Caring about the customer is not a new idea. Since the beginning, there have been suppliers and customers in human society, and an understanding that happy customers make the suppliers’ job better and more productive must have emerged very early on. But the late 20th and 21st century have seen the importance of customer experience multiply, and hence the formalization of those fundamental supplier concerns into a more structured and documented approach. And that, in turn, means suppliers have appointed staff to take specific customer experience jobs covering roles and responsibilities in the customer experience (CX) area. Setting aside the more extreme job titles (and I’ve met more than one Chief Awesomeness Officer!), let’s look at some of the roles populating today’s customer experience landscape.
Customer Experience Specialist
As the name suggests, a customer experience specialist has a focus on how the customer interacts with the supplier and how happy (or not) they are with those interactions. It usually covers delivering and monitoring the customer experience and coming up with improvement ideas to make it better.
Customer Experience Consultant
While you would expect the CX specialist to be employed by the supplier, you might see the customer experience consultant as someone knowledgeable in CX who gives advice on customer experience and then assists with the implementation of that advice. Again, you would expect the advice to cover delivery, monitoring, and improvement.

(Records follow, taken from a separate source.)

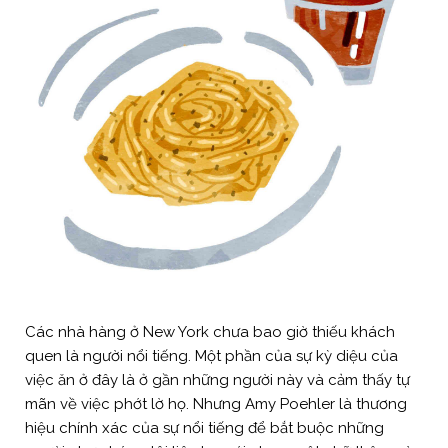
Các nhà hàng ở New York chưa bao giờ thiếu khách
quen là người nổi tiếng. Một phần của sự kỳ diệu của
việc ăn ở đây là ở gần những người này và cảm thấy tự
mãn về việc phớt lờ họ. Nhưng Amy Poehler là thương
hiệu chính xác của sự nổi tiếng để bắt buộc những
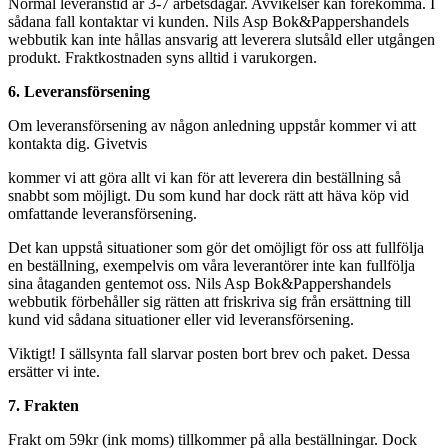
Normal leveranstid är 3-7 arbetsdagar. Avvikelser kan förekomma. I
sådana fall kontaktar vi kunden. Nils Asp Bok&Pappershandels
webbutik kan inte hållas ansvarig att leverera slutsåld eller utgången
produkt. Fraktkostnaden syns alltid i varukorgen.
6. Leveransförsening
Om leveransförsening av någon anledning uppstår kommer vi att
kontakta dig. Givetvis
kommer vi att göra allt vi kan för att leverera din beställning så
snabbt som möjligt. Du som kund har dock rätt att häva köp vid
omfattande leveransförsening.
Det kan uppstå situationer som gör det omöjligt för oss att fullfölja
en beställning, exempelvis om våra leverantörer inte kan fullfölja
sina åtaganden gentemot oss. Nils Asp Bok&Pappershandels
webbutik förbehåller sig rätten att friskriva sig från ersättning till
kund vid sådana situationer eller vid leveransförsening.
Viktigt! I sällsynta fall slarvar posten bort brev och paket. Dessa
ersätter vi inte.
7. Frakten
Frakt om 59kr (ink moms) tillkommer på alla beställningar. Dock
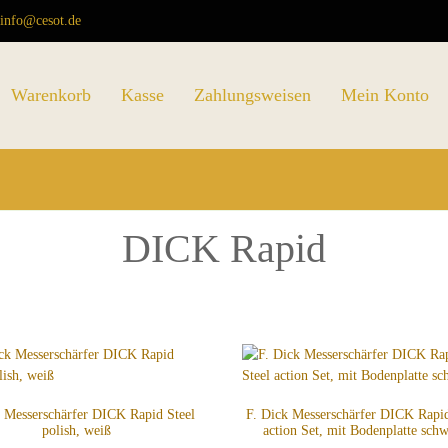
info@cesot.de
Warenkorb
Kasse
Zahlungsweisen
Mein Konto
DICK Rapid
k Messerschärfer DICK Rapid Steel
F. Dick Messerschärfer DICK Rapid
polish, weiß
action Set, mit Bodenplatte sch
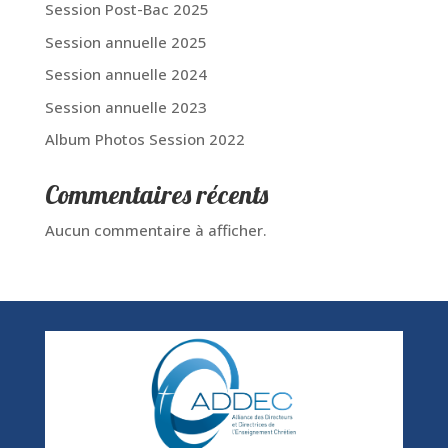
Session Post-Bac 2025
Session annuelle 2025
Session annuelle 2024
Session annuelle 2023
Album Photos Session 2022
Commentaires récents
Aucun commentaire à afficher.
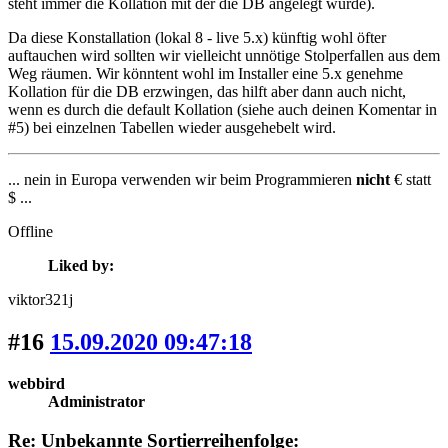
steht immer die Kollation mit der die DB angelegt wurde).
Da diese Konstallation (lokal 8 - live 5.x) künftig wohl öfter
auftauchen wird sollten wir vielleicht unnötige Stolperfallen aus dem
Weg räumen. Wir könntent wohl im Installer eine 5.x genehme
Kollation für die DB erzwingen, das hilft aber dann auch nicht,
wenn es durch die default Kollation (siehe auch deinen Komentar in
#5) bei einzelnen Tabellen wieder ausgehebelt wird.
... nein in Europa verwenden wir beim Programmieren
nicht
€ statt
$ ...
Offline
Liked by:
viktor321j
#16
15.09.2020 09:47:18
webbird
Administrator
Re: Unbekannte Sortierreihenfolge:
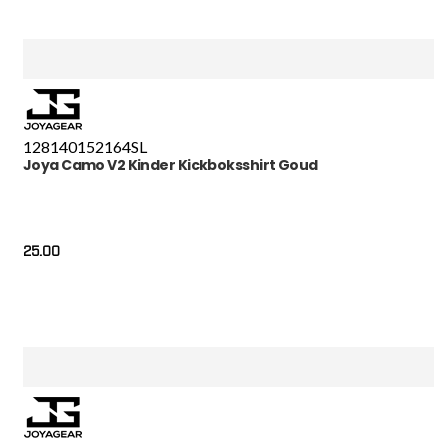
128
140
152
164
S
L
Joya Camo V2 Kinder Kickboksshirt Goud
25.00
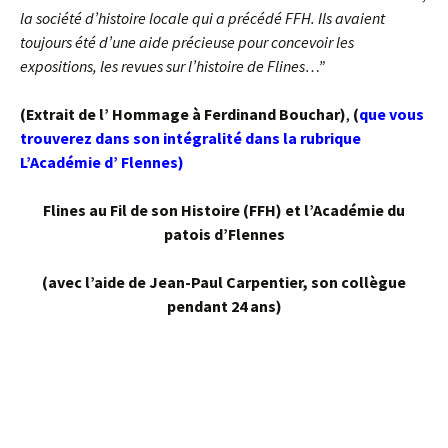
la société d’histoire locale qui a précédé FFH. Ils avaient
toujours été d’une aide précieuse pour concevoir les
expositions, les revues sur l’histoire de Flines…”
(Extrait de l’ Hommage à Ferdinand Bouchar)
,
(
que vous
trouverez dans son intégralité dans la rubrique
L’Académie d’ Flennes)
Flines au Fil de son Histoire (FFH) et l’Académie du
patois d’Flennes
(avec l’aide de Jean-Paul Carpentier, son collègue
pendant 24 ans)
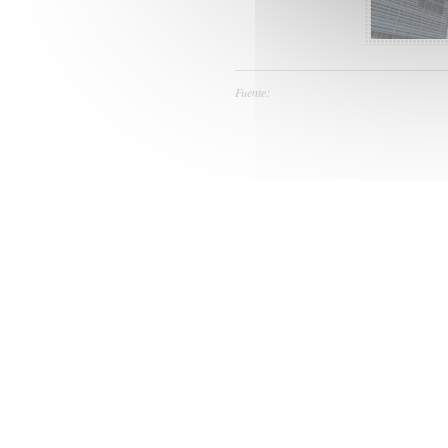
Fuente:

Customer Experience Manager
Even in the new flatter organizational structures of the 21st Century, most organizations need a manager to take responsibility for areas of operation, and CX is no exception. The manager would oversee all the aspects of the CX operation. At the time of writing, the average customer experience manager salary sits at around US$60,000. That this is significantly less than – say – a Devops engineer salary (around $100,000) maybe says something about how importantly companies really see their customers!
Other Customer Experience Workers
Naturally, the common role describing terms also turns up in the CX arena. We will find a customer experience associate delivering supporting roles and often working directly with the customers. While the customer experience coordinator may well be focusing on observation, measurement, and reporting on the area. Other job titles are used freely, too; we’ll find CX assistants, officers, and especially in the IT area, we may see CX analysts. Sometimes the titles aren’t too meaningful, but organizations will expect all those working in the CX area to communicate, understand, and interpret customers and their needs.
Senior CX Roles
The real sign that customer experience is being taken seriously in a company is the emergence
of senior roles dedicated to customer experience. For companies where the customer experience is the very core of their business – such as retail, hospitality, and tourism – you may find a Chief Customer Experience Officer (CCXO) sitting on the board and ensuring that corporate strategy takes adequate account of existing and potential customer experiences. Or maybe the head of CX is labeled as the VP customer experience, but again that high grade implies understanding of CX’s significance. And as an example. We see the average director of customer experience salary currently sitting at around $127,000, and that indicates some degree of serious consideration for CX in many companies.
The Customer Side
Establishing and filling customer experience roles within the supplier organization is essential, without dedicated roles, change and progress are less likely to happen. But ultimately, the customer experience also depends on the customer. Encouraging, collecting, and – crucially – acting on customer feedback is the single most powerful tool for progressing good CX. Many organizations will appoint a customer experience representative to closely liaise with the customers and ensure that their views are collected and respected. Perhaps their most important job element is to make the customer truly believe that their views are welcomed and will be listened to.
What’s in a Name
We’ve talked here about some of the customer experience job titles commonly found in the customer experience scene. But, in many of the mostly customer-facing companies, everyone has a role to play. Anyone in a customer contact role – sales, support, account managers, and more – should be trained in what customer experience is, why it matters, and how they can make a difference.